Document extract
Book 2, Chapter 9, Edward 975 AD to 1016 AD – Ethelred
The ordinary revenues of the crown were quite inadequate to the cost of these expedients, and therefore it was found necessary, with the consent of the witenagemot, to impose a tax first of one Saxon shilling, and afterwards of two or more shillings, on every hide of land in the kingdom. As there were two hundred and forty three thousand six hundred hides of land in England, this tax, at one shilling on each hide, raised twelve thousand one hundred and eighty Saxon pounds, equal in quantity of silver to about thirty six thousand five hundred and forty pounds sterling. This tax seems to have been first imposed A.D. 991, and was called Danegeld, or the Danish tax or payment.
It was soon after raised to two, and at last to seven shillings on every hide of land, and continued to be levied long after the original occasion of imposing it had ceased. While the invasions by the Danes were almost annual, our kings derived little profit from this tax, which was all expended in bribing or fighting these invaders, but after the accession of the Danish princes to the throne of England, it became one of the chief branches of the royal revenue.

Supplied records

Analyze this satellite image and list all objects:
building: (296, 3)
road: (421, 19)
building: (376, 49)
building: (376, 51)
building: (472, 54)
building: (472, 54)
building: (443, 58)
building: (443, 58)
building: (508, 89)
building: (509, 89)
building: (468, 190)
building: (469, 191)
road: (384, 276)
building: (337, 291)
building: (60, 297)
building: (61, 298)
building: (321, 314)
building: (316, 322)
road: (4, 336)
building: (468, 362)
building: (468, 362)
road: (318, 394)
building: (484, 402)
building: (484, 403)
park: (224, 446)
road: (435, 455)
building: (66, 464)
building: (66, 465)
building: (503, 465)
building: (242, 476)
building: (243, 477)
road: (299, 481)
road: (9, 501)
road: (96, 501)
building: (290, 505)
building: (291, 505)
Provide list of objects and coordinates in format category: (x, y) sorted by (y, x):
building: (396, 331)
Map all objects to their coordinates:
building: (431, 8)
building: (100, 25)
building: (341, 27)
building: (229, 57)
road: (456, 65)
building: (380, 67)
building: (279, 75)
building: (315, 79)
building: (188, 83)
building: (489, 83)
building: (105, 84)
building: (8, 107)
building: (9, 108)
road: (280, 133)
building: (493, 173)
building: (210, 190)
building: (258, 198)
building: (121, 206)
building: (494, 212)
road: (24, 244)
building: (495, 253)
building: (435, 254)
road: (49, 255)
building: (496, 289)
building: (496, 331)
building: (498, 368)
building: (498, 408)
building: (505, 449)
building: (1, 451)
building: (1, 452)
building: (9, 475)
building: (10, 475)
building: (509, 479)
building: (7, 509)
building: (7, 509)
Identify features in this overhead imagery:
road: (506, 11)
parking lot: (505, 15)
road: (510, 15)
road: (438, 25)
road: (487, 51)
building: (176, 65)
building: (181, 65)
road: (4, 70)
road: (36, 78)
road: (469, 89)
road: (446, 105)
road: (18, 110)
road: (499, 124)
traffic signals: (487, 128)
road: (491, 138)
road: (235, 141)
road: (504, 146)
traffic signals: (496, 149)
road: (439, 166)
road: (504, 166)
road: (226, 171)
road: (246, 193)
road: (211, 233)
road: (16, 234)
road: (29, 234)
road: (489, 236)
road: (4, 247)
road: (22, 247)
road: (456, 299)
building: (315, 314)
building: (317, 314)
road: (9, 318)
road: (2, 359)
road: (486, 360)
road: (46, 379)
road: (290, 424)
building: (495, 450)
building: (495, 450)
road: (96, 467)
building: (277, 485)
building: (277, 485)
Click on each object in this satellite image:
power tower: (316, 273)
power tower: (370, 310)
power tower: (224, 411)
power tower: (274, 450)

Short exercise A
Please transcribe the Danegeld passage in full, with no changes.
Short exercise B
Restate the listing word for word. Begin at its first line and stop after the line that contains "building: (431, 8)".

Correct result A
Book 2, Chapter 9, Edward 975 AD to 1016 AD – Ethelred
The ordinary revenues of the crown were quite inadequate to the cost of these expedients, and therefore it was found necessary, with the consent of the witenagemot, to impose a tax first of one Saxon shilling, and afterwards of two or more shillings, on every hide of land in the kingdom. As there were two hundred and forty three thousand six hundred hides of land in England, this tax, at one shilling on each hide, raised twelve thousand one hundred and eighty Saxon pounds, equal in quantity of silver to about thirty six thousand five hundred and forty pounds sterling. This tax seems to have been first imposed A.D. 991, and was called Danegeld, or the Danish tax or payment.
It was soon after raised to two, and at last to seven shillings on every hide of land, and continued to be levied long after the original occasion of imposing it had ceased. While the invasions by the Danes were almost annual, our kings derived little profit from this tax, which was all expended in bribing or fighting these invaders, but after the accession of the Danish princes to the throne of England, it became one of the chief branches of the royal revenue.

Correct result B
Analyze this satellite image and list all objects:
building: (296, 3)
road: (421, 19)
building: (376, 49)
building: (376, 51)
building: (472, 54)
building: (472, 54)
building: (443, 58)
building: (443, 58)
building: (508, 89)
building: (509, 89)
building: (468, 190)
building: (469, 191)
road: (384, 276)
building: (337, 291)
building: (60, 297)
building: (61, 298)
building: (321, 314)
building: (316, 322)
road: (4, 336)
building: (468, 362)
building: (468, 362)
road: (318, 394)
building: (484, 402)
building: (484, 403)
park: (224, 446)
road: (435, 455)
building: (66, 464)
building: (66, 465)
building: (503, 465)
building: (242, 476)
building: (243, 477)
road: (299, 481)
road: (9, 501)
road: (96, 501)
building: (290, 505)
building: (291, 505)
Provide list of objects and coordinates in format category: (x, y) sorted by (y, x):
building: (396, 331)
Map all objects to their coordinates:
building: (431, 8)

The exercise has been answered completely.